Harry Stecopoulos
Professor Stecopoulos teaches courses on modern U.S. literature, African American literature, transnational American Studies, the energy humanities, and creative writing.
His publications include Telling America’s Story to the World: Literature, Internationalism, Cultural Diplomacy (Oxford, 2022), Reconstructing the World: Southern Fictions and US Imperialisms, 1898-1976 (Cornell, 2008), and the edited collection A History of the Literature of the U.S. South (Cambridge, 2021). He is currently working on two book projects: “A Keen Sense of Power: Richard Wright, Energy, and the Violence of Extraction” and “Entangled Words: Diplomacy and the Making of American Literature.”
Trained as an African Americanist at the University of Virginia, Professor Stecopoulos has published articles and book chapters on Ralph Ellison, Stuart Hall, Langston Hughes, James Weldon Johnson, Alice Walker, and Richard Wright. He also has offered courses on the Black Atlantic, James Baldwin and Toni Morrison, and the U.S. novel of empire.

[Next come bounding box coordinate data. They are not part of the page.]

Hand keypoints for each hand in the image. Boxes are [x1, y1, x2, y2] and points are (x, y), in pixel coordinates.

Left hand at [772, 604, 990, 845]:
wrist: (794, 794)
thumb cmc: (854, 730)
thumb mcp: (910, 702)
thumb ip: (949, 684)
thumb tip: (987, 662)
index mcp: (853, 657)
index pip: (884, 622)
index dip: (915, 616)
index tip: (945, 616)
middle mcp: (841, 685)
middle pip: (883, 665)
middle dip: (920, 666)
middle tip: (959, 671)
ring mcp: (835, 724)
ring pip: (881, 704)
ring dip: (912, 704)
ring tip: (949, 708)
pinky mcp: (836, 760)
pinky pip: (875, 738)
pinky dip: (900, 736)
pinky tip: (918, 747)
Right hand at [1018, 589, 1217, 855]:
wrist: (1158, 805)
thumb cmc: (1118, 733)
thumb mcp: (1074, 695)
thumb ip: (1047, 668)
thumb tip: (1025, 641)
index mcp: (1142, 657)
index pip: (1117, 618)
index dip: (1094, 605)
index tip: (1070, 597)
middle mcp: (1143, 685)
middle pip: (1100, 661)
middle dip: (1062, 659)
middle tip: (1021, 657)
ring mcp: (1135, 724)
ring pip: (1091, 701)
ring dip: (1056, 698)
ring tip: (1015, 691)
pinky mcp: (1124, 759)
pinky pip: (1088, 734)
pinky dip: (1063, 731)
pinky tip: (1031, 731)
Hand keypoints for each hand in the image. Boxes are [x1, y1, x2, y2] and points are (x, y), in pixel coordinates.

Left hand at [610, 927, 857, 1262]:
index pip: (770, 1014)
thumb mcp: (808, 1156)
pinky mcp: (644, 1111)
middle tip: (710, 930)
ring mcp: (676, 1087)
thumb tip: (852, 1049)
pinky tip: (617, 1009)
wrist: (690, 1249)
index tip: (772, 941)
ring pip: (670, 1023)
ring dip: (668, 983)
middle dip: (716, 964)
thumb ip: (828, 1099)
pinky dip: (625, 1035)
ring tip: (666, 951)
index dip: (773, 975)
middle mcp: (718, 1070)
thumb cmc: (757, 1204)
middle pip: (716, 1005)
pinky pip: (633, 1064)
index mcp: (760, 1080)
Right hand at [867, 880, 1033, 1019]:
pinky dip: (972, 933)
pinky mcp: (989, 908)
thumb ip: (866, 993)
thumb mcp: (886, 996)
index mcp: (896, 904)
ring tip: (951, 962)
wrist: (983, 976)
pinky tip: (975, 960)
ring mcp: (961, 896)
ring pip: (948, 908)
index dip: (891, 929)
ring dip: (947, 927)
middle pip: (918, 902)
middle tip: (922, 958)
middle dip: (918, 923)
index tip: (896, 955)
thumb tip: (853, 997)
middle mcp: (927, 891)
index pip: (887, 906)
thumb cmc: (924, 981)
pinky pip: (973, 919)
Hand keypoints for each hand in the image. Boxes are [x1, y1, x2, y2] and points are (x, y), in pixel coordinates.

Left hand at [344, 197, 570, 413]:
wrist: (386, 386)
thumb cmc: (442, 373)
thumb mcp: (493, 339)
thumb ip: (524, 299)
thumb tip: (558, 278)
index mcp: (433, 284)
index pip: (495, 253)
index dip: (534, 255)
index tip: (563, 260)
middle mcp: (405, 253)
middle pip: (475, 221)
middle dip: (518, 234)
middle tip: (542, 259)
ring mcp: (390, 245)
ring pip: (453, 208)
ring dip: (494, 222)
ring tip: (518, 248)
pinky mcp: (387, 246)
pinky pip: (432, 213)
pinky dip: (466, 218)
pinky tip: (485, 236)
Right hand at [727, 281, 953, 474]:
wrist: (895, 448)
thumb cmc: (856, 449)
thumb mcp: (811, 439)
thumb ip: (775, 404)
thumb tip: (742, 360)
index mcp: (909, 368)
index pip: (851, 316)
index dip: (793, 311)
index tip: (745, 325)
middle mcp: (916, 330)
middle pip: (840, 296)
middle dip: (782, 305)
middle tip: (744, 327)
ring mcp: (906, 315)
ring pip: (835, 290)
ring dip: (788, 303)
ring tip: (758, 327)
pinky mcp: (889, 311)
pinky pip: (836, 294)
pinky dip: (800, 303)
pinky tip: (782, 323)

Professor Stecopoulos’ interest in literatures of color extends to his editorial service. During his tenure as editor of The Iowa Review (2013-2019), the magazine regularly featured work by C.S. Giscombe, Charles Johnson, Douglas Kearney, Major Jackson, Nathaniel Mackey, Reginald McKnight, Shane McCrae, Kiki Petrosino, Justin Philip Reed, Maurice Carlos Ruffin, Safiya Sinclair, Wendy Walters, Marcus Wicker, and other eminent Black authors.